On 26 Mar 1912 Sophia married James Washington Johnston (1876-1967) and would have three sons: James Henderson Johnston (1913-1981), Ernest John Johnston (1915-2001), and William George Washington Johnston (1917-1944). Ruth called James Washington Johnston her “Pa” or “Pop” and he taught her how to dance all of the steps of the day. She never lacked partners at house parties or the “balls” in the Orange Hall, in the Fork River Village.

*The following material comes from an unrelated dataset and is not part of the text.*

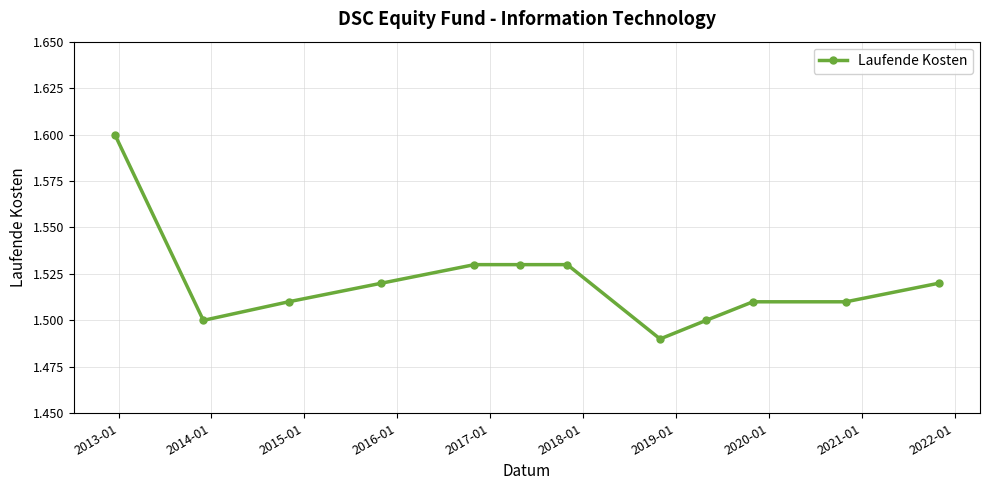

What is the greatest value displayed?

1.6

James Washington became the chief engineer of the government fish hatchery on Snake Island on Lake Winnipegosis and the family moved to the island for several seasons before returning to Riverside to farm in earnest.
Ruth and her half-brothers James, Ernie, and Bill attended Mowat School No. 1232. The school was located fairly close to the homestead and the children would have been able to walk to class each day. Ruth wrote in one of her essays that she had always wanted to be a teacher and since the tuition was only $50 at the Dauphin Normal School she took her chance and borrowed the money from her cousin Fred Storrar Jr. Ruth graduated from Dauphin Normal in Apr 1927 and taught at various schools across Manitoba including (but not exclusive): Glenlyon School (her first school), Roseisle School (1929), Bradwardine School (1934), Mowat School (1943-1944), King Edward School, Lord Selkirk School, and Principal Sparling School (1973). Ruth was the only former student of Mowat to return to teach at the school.

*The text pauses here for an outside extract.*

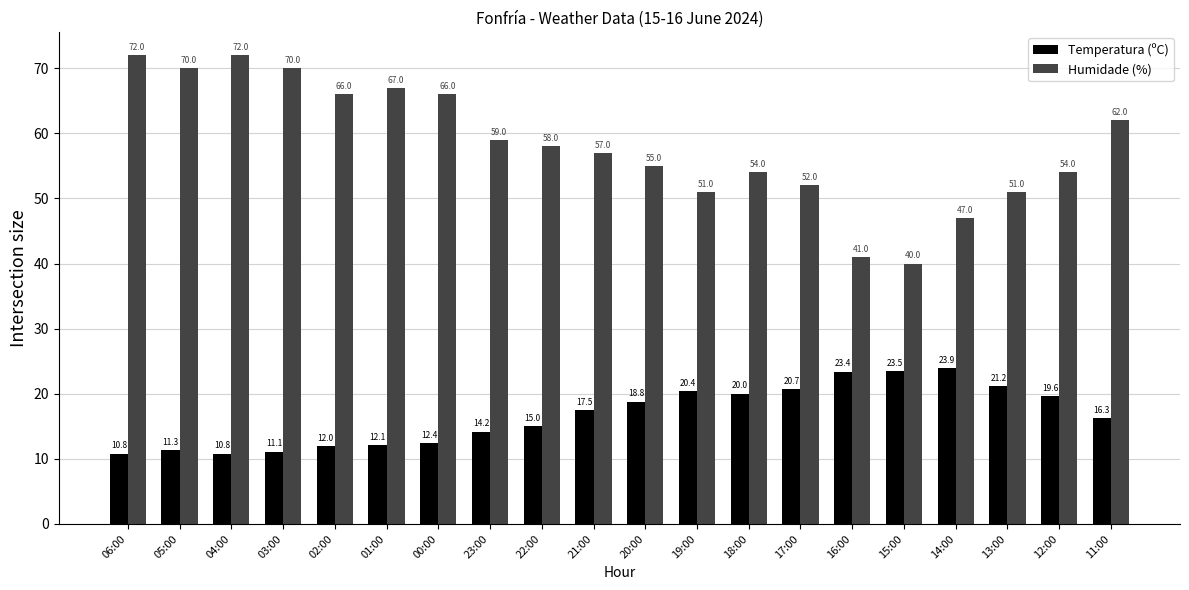

What is the difference between the maximum and minimum values in the Humidade (%) series?

32.0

Ruth married Ellis Blake Galbraith (1912-1976) on 6 Aug 1938 in Dauphin, Manitoba in St. Paul’s Anglican Church. The couple then traveled to visit Ellis’ family in Roseisle before going on their honeymoon.
They moved to Winnipeg in 1944 allowing Ellis to work in the city CPR yards. Through the years they took various trips together across the USA and Canada. Once her husband had passed away in 1978 Ruth also took a trip to England and Ireland, the homeland of our ancestors. Ruth passed away on 17 Feb 1999 at the Grace Hospital in Winnipeg, Manitoba, Canada.